Yesterday I spent much of my day doggedly figuring out a reliable way to make bootable USB flash drives which contain not only Linux but a proper Linux file system too. For some demented reason the standard, even in the Linux community, for file systems on flash drives is right out of some kind of 1990s MSDOS nightmare. With these flash drives getting quite huge these days, this simply will not do. Especially since my concept is to stop booting from hard drives which are permanently attached to computers for my day to day work. I’ve actually been doing that for about 4 months including right now. The advantage of this is that you can boot to your favorite system on any hardware you come across. I’ve even used this trick to instantly and temporarily get my Linux on a MacBook. Since I wander all over a large university campus where I manage computers in at least a dozen different locations, this is appealing to me. I’m also interested in making very secure USB based installations for managing overly sensitive things like banking and AWS. This is Brian Krebs' recommended security strategy for such things.

Eventually I developed a reliable procedure using extlinux to boot a Linux from an ext2 partition on a flash drive. Of course I took complete notes on my research if you’re interested in that sort of thing. Once I felt that procedure was reliable I started installing Debian on a new 8GB flash drive. This seemed to go fine until it was in the middle of reading base packages which should take no more than a couple of minutes. The progress suddenly dropped by orders of magnitude. Very strange. I could see that something wasn’t right. I aborted that and did an rsync of a complete system onto the flash drive. This worked better and I was able to boot it and it all seemed ok.

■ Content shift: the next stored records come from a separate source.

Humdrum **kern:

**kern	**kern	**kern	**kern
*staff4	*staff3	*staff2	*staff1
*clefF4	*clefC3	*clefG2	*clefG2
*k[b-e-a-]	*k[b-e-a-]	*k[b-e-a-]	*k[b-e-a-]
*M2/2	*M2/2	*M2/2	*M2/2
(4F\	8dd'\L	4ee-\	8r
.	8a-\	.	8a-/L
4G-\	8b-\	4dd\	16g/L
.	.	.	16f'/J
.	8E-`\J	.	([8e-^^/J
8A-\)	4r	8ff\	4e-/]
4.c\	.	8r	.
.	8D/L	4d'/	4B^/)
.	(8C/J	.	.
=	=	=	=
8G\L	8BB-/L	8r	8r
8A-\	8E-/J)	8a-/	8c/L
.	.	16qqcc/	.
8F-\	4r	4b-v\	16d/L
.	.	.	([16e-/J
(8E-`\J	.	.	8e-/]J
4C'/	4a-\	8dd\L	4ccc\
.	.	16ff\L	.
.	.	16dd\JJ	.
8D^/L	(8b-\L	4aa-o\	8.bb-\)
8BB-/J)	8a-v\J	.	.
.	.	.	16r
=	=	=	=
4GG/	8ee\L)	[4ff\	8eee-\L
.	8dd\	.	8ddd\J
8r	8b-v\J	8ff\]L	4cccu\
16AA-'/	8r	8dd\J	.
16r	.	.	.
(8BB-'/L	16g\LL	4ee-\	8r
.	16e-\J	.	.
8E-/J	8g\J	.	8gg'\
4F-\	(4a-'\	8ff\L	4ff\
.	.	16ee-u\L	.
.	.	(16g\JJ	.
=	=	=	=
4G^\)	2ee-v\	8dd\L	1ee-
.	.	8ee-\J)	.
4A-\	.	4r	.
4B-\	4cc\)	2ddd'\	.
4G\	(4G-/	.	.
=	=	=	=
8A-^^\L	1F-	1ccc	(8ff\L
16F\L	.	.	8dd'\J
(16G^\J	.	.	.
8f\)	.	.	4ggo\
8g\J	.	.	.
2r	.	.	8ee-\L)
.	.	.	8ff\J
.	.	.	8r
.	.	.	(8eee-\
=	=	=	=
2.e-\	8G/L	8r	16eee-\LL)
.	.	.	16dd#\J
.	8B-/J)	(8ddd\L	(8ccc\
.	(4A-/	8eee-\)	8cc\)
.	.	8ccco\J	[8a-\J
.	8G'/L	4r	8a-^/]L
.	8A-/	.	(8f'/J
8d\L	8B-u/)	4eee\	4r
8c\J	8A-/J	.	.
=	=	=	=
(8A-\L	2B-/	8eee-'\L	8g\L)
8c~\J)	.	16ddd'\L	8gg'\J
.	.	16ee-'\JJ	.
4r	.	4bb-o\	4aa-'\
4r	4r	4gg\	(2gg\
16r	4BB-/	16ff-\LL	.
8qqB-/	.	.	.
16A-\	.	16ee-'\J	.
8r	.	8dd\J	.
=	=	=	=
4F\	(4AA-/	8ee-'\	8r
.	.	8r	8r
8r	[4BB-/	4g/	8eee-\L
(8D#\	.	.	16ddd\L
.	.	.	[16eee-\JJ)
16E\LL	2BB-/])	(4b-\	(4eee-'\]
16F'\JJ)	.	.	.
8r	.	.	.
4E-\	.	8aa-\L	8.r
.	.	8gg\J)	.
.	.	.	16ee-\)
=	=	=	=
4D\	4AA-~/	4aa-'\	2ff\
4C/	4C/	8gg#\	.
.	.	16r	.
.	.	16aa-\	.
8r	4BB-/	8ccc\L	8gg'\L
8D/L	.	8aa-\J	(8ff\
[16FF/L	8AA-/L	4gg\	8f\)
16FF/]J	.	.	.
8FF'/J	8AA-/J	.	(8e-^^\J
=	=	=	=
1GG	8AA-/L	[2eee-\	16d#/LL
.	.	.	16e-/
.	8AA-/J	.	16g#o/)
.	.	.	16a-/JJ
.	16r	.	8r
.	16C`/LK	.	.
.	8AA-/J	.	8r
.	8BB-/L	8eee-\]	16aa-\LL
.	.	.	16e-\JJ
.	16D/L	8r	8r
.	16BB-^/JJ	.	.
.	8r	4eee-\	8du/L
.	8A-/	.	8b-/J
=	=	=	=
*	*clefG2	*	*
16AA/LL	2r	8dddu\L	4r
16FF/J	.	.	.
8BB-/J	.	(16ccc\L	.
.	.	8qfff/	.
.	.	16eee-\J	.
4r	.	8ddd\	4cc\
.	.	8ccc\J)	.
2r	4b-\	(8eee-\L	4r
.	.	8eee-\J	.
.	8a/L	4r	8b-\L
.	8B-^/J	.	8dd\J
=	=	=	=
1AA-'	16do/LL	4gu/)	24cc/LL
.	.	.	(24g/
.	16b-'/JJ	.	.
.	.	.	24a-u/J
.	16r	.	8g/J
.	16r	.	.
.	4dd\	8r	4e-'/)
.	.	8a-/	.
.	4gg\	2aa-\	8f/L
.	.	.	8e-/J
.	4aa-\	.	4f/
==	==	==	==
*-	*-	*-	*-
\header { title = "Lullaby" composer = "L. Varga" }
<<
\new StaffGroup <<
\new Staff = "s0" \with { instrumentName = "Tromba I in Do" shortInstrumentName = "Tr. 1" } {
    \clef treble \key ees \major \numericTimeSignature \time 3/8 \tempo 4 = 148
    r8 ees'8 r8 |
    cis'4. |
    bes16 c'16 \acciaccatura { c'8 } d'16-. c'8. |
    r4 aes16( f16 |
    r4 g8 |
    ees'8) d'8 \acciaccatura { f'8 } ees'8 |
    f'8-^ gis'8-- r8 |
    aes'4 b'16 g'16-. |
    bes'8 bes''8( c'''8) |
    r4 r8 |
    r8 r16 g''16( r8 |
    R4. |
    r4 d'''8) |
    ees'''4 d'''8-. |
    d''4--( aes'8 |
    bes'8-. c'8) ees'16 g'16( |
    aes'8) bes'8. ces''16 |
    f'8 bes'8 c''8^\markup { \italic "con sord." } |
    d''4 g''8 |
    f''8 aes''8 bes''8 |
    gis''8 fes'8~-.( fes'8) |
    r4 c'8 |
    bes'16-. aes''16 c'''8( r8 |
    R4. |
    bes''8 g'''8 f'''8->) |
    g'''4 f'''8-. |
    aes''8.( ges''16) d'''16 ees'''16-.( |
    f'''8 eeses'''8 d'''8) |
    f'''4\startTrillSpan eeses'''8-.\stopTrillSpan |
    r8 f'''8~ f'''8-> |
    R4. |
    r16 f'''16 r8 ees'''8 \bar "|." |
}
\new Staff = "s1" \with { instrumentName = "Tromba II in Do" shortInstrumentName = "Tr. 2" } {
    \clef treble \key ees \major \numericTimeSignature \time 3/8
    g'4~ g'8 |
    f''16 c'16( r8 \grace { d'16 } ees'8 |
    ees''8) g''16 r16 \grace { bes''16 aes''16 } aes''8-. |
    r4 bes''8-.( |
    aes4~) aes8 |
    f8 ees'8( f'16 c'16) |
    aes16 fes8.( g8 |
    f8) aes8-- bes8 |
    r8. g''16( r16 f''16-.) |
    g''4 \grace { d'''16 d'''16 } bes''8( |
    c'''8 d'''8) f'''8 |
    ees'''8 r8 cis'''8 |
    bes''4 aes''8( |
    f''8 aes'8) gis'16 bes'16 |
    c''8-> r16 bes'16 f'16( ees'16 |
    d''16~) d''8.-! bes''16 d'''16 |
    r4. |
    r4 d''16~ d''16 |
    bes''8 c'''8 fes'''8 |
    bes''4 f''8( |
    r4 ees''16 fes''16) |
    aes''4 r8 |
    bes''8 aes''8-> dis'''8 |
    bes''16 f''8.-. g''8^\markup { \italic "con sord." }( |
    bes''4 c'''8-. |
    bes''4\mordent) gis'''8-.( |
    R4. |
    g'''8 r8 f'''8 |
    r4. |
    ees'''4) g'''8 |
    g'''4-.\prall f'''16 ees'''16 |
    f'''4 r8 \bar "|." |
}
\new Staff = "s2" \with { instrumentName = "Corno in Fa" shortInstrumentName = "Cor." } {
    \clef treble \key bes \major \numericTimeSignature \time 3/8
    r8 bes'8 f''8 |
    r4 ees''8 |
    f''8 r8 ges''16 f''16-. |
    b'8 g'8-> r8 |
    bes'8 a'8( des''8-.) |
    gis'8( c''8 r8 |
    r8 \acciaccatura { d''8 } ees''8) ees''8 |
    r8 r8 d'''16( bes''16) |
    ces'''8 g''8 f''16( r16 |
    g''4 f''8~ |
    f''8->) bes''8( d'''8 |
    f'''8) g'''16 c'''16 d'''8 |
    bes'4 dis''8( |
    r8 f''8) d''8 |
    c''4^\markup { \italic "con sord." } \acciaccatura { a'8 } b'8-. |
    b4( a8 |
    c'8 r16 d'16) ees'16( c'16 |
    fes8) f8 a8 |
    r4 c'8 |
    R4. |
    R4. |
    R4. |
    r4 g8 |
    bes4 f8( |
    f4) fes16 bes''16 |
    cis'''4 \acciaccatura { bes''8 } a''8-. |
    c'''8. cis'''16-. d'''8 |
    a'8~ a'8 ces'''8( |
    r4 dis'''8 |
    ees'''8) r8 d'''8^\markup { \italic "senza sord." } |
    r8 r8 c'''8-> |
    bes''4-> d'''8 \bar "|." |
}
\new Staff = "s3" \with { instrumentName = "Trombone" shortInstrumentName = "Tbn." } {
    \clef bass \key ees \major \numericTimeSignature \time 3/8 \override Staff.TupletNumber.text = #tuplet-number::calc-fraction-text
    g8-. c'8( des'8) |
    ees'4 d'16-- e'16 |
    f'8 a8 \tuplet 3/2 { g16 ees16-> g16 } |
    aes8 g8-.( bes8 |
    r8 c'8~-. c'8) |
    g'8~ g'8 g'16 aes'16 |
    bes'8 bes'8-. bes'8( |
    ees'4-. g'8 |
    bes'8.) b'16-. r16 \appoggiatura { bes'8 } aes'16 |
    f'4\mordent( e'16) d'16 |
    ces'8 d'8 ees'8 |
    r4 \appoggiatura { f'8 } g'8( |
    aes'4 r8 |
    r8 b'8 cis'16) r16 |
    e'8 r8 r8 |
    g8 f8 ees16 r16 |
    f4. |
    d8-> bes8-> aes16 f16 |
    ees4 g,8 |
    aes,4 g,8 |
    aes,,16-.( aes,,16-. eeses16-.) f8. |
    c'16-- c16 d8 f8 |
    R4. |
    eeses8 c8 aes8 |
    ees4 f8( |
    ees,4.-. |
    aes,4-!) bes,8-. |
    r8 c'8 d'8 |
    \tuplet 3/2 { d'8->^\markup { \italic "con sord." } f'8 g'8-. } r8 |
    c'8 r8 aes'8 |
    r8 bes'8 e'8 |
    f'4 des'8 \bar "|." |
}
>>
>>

It didn’t take long however before I started noticing some very odd performance quirks. Something was definitely going on with this drive. I had used it about 5 minutes when errors were reported which turned out to be that the drive no longer had the writable flag set. It had completely failed and was trying to let me get my data off it as its last desperate act.

$ sudo blockdev --report /dev/sdd
RO    RA   SSZ   BSZ   StartSec            Size   Device
ro   256   512  4096          0      8103395328   /dev/sdd

After reading the reviews of this product on Amazon I became even more intrigued. It seemed that most of the reviewers had no problem with this device but about 12% had big problems. Fortunately, or perhaps unfortunately, I had purchased a two pack and had a brand new clone of the dead one to experiment with.

I used Linux dd to do extensive testing of the reading and writing of characteristics of this drive. First let’s look at read performance. I did a "skip" to 30 equidistant points on the drive and had it read different amounts of data. The result I got with 64kB, 5MB, and 50MB reads was roughly the same as I got from the hdparm -Tt /dev/sdd command which showed a read throughput of between 18MB/s and 22MB/s. This was extremely consistent. At one third of the USB2.0 theoretical maximum, this drive reads fine. No problems.

Writing, however, was much more interesting. Using the same dd technique to "seek" to 30 equidistant points over the 8GB drive, I wrote varying amounts of random data.

Write Size

Write Speed Range

Average Write Speed

50MB

4.1MB/s-4.9MB/s

4.6MB/s

10MB

2.4MB/s-5.2MB/s

3.0MB/s

5MB

1.6MB/s-4.0MB/s

1.9MB/s

1MB

333kB/s-707kB/s

639kB/s

64kB

14.2kB/s-43.7kB/s

42.5kB/s

Wondering how this compares I took another USB flash drive, a Kingston DataTraveler, and ran the 64kB write test on it. It averaged 186kB/s, over 4 times faster.

The lesson is that all USB flash drives are not created equal. Caveat emptor.